What the task requires: Select every line in the items that contains the word "couvercle", and copy each of those lines.

-------- Information given --------

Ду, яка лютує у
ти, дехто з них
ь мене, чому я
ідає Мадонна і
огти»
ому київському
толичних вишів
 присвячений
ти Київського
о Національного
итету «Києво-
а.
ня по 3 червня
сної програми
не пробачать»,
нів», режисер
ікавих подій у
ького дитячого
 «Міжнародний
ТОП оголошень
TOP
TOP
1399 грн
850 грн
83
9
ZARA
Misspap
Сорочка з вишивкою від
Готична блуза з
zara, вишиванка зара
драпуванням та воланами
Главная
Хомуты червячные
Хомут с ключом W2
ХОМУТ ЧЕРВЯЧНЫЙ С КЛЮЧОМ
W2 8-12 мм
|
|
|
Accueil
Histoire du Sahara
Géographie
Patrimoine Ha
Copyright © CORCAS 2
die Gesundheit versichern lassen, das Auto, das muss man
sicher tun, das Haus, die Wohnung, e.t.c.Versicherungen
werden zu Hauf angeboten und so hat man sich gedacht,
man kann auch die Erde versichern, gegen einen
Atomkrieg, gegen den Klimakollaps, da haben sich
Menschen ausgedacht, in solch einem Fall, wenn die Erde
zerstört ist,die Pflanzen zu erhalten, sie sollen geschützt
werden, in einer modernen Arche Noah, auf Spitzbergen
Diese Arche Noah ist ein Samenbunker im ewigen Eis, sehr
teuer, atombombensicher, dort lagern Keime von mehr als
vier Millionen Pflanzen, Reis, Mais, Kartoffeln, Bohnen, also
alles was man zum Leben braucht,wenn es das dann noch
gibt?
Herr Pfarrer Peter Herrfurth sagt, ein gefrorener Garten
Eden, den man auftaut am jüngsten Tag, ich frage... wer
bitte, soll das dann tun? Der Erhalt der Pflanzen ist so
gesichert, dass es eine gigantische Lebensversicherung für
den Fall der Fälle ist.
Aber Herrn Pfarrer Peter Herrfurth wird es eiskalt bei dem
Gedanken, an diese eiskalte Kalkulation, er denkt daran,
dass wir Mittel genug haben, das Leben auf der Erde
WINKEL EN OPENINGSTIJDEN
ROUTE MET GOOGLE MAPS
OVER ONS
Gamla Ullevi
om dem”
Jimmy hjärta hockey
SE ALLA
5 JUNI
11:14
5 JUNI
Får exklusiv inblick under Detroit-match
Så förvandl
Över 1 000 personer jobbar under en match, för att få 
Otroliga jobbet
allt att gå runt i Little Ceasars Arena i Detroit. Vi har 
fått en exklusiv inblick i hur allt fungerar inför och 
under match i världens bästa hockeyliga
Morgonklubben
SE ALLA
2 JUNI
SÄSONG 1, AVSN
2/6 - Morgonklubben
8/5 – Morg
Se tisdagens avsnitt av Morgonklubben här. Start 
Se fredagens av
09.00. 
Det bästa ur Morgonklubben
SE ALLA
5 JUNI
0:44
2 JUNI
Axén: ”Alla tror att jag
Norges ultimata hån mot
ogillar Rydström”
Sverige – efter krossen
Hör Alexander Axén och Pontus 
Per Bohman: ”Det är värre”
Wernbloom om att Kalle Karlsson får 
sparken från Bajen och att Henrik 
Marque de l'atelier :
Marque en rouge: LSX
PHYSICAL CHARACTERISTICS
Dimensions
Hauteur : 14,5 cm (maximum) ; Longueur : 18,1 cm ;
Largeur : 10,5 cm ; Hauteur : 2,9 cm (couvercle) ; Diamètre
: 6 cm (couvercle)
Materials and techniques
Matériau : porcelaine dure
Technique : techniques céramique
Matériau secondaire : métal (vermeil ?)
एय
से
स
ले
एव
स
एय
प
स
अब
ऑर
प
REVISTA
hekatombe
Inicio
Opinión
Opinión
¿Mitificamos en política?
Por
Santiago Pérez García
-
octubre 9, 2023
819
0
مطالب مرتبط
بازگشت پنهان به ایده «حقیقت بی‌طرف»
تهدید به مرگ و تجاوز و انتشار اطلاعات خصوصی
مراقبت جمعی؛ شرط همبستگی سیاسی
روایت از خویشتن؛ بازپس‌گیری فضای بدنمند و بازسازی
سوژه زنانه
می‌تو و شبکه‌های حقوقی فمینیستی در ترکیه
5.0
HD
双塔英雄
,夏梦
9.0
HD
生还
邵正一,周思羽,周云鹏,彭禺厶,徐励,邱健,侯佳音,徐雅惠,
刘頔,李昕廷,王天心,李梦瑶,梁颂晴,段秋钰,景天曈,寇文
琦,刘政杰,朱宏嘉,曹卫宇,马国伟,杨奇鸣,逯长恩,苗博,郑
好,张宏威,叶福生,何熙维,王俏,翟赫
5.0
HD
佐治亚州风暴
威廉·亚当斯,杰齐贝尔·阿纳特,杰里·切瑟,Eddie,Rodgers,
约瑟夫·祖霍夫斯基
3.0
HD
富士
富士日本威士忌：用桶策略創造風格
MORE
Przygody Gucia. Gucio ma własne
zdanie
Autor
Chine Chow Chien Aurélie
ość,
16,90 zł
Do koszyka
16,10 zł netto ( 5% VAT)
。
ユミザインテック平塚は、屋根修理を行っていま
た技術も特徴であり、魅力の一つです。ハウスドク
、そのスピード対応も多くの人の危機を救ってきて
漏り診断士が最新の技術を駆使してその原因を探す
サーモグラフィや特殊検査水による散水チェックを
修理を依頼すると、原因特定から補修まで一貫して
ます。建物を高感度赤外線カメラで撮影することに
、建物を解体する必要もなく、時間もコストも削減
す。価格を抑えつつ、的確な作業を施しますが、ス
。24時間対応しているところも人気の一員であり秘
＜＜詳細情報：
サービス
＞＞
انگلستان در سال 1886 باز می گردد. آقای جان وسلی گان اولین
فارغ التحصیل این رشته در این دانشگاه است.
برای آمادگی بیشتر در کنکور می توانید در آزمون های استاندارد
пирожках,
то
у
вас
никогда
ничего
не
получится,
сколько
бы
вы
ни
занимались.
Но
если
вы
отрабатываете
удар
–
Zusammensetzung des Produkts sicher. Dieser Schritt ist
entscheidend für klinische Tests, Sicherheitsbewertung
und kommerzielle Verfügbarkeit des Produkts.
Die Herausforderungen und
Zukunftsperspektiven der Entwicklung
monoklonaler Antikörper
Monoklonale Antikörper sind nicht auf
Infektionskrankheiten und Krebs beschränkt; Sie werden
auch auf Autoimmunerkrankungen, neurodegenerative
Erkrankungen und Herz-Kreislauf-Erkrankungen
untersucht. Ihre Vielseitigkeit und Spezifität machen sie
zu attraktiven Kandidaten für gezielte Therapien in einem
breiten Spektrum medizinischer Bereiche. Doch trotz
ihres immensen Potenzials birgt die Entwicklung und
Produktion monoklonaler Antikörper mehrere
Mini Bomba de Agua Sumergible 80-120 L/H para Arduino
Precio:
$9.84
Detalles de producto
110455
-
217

--------

Answer below:
Largeur : 10,5 cm ; Hauteur : 2,9 cm (couvercle) ; Diamètre
: 6 cm (couvercle)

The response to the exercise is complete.